> **TASK PROMPT**: Return only those lines of the listing that hold the word "Golf".

═══ RECORDS TO PROCESS

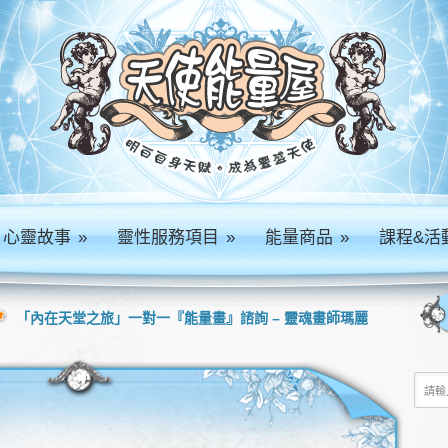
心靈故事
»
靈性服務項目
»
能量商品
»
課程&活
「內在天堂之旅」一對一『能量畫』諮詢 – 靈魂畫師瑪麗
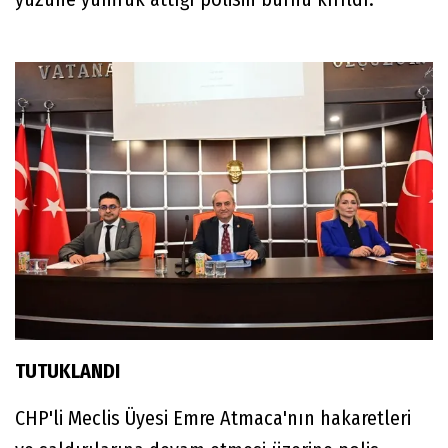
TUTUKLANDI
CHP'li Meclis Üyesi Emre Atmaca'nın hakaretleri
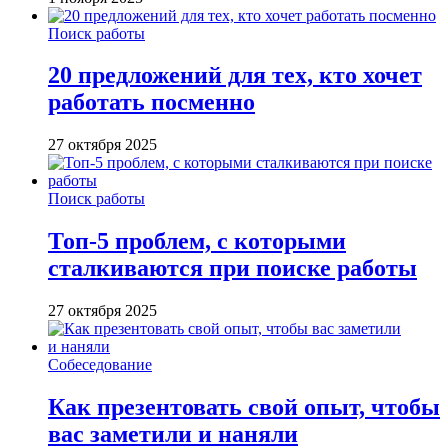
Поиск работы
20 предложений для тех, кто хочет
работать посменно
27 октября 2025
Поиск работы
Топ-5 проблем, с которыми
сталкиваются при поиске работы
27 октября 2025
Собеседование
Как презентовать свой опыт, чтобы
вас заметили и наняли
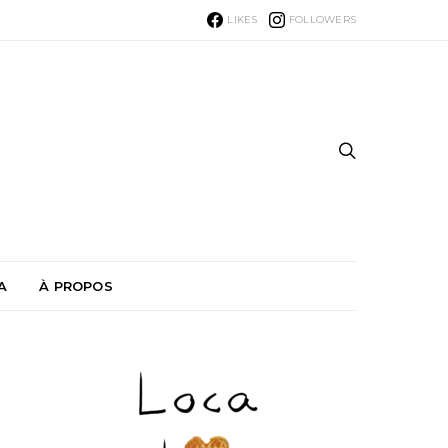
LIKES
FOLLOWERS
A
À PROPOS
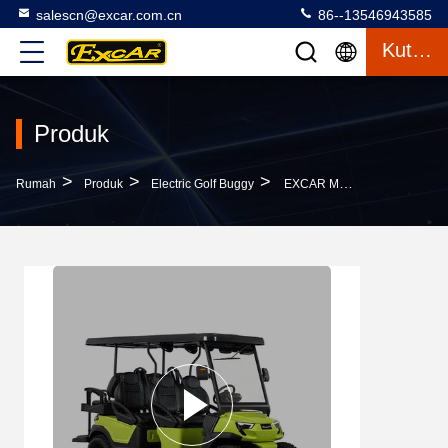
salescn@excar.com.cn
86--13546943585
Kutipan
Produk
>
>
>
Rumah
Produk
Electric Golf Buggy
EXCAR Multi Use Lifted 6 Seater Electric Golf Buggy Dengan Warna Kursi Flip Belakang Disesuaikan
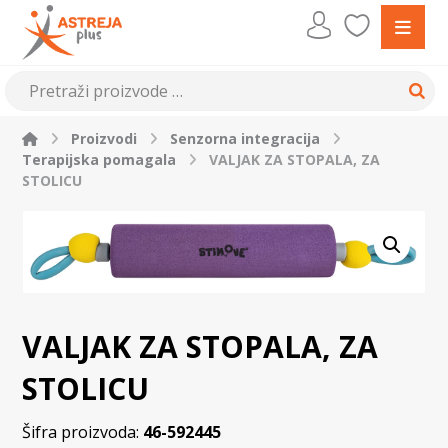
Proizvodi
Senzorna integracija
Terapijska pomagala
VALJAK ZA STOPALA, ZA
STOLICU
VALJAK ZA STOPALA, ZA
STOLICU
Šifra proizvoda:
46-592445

══════

> **WRITTEN SOLUTION**:
Electric Golf Buggy
EXCAR Multi Use Lifted 6 Seater Electric Golf Buggy Dengan Warna Kursi Flip Belakang Disesuaikan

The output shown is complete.